Caminhando por uma cidade que não era a sua, se viu como um homem que não era ele, com hábitos e jeitos que não eram seus e com uma fala estranha. Olhou-se bem no espelho, sentiu a vertigem de ter que se conhecer de novo e que talvez não houvesse tanto tempo para tal.
- Hahaha! Deixa de coisa, homem. Sabe o que você precisa? Dos braços de uma mulher para se acalmar - diziam seus irmãos, quase em coro, mesmo sem combinarem.
Atacou ferozmente seus velhos hobbies, com se quisesse conhecer um homem que já não conseguia encontrar, meteu com fotografia, música, corrida, papo solto; o resultado era um cansaço interminável e falta de tempo para tudo.
Resolveu, então, pegar um ônibus e ir descansar em outras paragens, encontrar pessoas queridas que não via há tempos. Pensava consigo mesmo que ia ouvir as palavras que mais estava odiando nesse momento de sua vida: "Nossa, como você está mudado...".
Ao chegar na rodoviária de seu destino, encontrou a mulher que mais amara em sua vida, e que o descobriu como ninguém olhando em seus olhos. A criatura pequena se aproximou, cheia de malas na mão:
- Quem é vivo sempre aparece, garotão! - ela o chamava assim, como se chama um de seus filhos.
- Pois é... e quem está vivo, está sempre pronto para partir - disse apontando para as malas que ela tinha nas mãos.
- Ah, isso? - ela levanta as malas - Isso é porque eu decidi viajar com o "grandão". E justo para sua cidade!
- "Grandão"?
- É. É o nome que dei a ele - e apontou o homem que comprava passagens em um dos guichês ao fundo do cenário.
- Seu novo namorado?
- Sim.
Estranhamente, aquela palavra afirmativa batera-lhe como um soco leve no seu queixo.
- A vida segue - disse ele, dando aquele sorriso malandro próprio de si.
- Pois é - respondeu aquele sorriso pequeno.

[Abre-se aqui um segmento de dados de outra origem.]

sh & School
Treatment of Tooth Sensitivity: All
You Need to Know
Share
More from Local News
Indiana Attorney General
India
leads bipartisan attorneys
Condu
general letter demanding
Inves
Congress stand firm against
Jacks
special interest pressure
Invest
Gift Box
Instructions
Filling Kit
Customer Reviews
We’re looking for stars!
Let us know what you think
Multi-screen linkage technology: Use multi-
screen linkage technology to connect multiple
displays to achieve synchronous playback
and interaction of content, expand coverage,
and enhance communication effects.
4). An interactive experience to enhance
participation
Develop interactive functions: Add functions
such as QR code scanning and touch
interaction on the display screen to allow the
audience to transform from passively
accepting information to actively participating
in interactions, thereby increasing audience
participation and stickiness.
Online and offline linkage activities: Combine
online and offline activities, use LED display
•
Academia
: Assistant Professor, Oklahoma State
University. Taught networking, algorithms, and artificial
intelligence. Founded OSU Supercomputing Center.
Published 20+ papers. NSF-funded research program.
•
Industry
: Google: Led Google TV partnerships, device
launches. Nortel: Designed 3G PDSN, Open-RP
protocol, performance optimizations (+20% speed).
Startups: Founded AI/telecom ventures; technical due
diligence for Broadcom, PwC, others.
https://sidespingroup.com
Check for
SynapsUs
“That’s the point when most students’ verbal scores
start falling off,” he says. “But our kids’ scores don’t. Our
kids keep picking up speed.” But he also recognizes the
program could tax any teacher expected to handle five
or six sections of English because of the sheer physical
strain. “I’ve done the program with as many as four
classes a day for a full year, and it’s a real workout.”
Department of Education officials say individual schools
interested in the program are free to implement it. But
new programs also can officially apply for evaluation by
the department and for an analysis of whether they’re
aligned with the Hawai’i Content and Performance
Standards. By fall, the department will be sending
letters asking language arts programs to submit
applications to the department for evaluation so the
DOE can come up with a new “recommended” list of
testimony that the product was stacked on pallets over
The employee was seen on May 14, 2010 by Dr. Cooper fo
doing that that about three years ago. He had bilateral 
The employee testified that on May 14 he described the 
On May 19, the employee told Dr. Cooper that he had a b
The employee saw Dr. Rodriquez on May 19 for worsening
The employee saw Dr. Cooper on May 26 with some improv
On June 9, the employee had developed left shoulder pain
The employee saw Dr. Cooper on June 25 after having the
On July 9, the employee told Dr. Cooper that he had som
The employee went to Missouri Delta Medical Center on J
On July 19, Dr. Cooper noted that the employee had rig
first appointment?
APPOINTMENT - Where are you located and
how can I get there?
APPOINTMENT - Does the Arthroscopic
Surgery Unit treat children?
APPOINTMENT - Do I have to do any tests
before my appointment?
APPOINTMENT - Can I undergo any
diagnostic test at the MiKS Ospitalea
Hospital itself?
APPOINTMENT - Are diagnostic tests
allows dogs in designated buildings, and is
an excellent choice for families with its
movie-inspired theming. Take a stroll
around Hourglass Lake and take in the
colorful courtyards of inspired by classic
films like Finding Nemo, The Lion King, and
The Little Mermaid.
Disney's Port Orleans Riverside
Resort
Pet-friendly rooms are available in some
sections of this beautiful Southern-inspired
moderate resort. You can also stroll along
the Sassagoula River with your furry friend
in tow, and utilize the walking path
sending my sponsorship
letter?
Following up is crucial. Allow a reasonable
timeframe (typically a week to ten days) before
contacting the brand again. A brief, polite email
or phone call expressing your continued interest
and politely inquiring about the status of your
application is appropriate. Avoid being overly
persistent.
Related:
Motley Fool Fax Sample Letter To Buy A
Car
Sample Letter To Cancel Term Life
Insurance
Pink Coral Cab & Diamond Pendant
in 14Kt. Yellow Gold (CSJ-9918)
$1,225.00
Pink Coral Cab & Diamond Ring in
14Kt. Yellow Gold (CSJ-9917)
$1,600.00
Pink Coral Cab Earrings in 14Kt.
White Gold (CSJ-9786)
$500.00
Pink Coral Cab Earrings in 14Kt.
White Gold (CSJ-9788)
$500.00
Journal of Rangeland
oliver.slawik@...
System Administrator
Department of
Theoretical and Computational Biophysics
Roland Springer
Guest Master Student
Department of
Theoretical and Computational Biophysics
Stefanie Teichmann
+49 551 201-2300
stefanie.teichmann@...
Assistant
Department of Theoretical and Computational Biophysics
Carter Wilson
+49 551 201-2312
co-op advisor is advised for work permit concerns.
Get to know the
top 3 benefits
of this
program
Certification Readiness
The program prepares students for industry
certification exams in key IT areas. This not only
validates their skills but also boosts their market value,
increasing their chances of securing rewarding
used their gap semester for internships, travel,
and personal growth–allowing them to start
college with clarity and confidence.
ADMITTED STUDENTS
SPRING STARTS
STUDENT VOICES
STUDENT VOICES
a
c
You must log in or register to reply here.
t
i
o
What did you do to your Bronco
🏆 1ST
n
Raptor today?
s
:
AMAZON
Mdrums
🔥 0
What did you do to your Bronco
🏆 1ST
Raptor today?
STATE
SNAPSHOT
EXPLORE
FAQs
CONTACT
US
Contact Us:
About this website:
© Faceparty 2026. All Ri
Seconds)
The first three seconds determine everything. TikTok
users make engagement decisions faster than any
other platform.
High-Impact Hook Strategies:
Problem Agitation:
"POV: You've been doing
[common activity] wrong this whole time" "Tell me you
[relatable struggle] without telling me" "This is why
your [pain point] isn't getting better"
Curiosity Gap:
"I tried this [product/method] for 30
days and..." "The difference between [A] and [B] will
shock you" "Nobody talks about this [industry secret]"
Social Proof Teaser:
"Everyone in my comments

O homem grande no fundo do cenário acena com a mão, indicando algo como "comprei as passagens" ou "o ônibus já vai sair". Então, ela balança sua pequena cabeça afirmativamente para ele e me dá um grande abraço, mais do que seus braços pareciam poder dar. Então, ela me olha nos olhos e segura meu rosto com suas mãos pequenas e diz:
- Nossa, você não mudou nada.
Ao falar isso, levanta suas malas e sai. Ele fica prostrado por alguns minutos, como se estivesse em choque. Então, sai correndo para o guichê de fundo de cenário, compra uma passagem e corre para algum ônibus que está prester a partir.
...
Um casal, de aparência desproporcional, um homem enorme de seus 1,90 e uma mulher pequena de 1,53, se amassa no fundo do ônibus. A presença de um homem na frente deles, empurrando sua poltrona para trás, os incomoda. A mulher, pacientemente, ao contrário do homem, vai resolver delicadamente a situação com o cidadão.
- Olá, você... você?
- Eu.
- Você não tinha acabado de chegar.
- Sim.
- E por que já vai voltar?
- Porque já consegui o que queria.
A pequena olha intrigada para aquele garotão malandro sorrindo para ela e pergunta:
- E o que você veio buscar?
- Eu.
E encostou a cabeça para dormir como não dormia desde os tempos que parecia ter todo o tempo do mundo.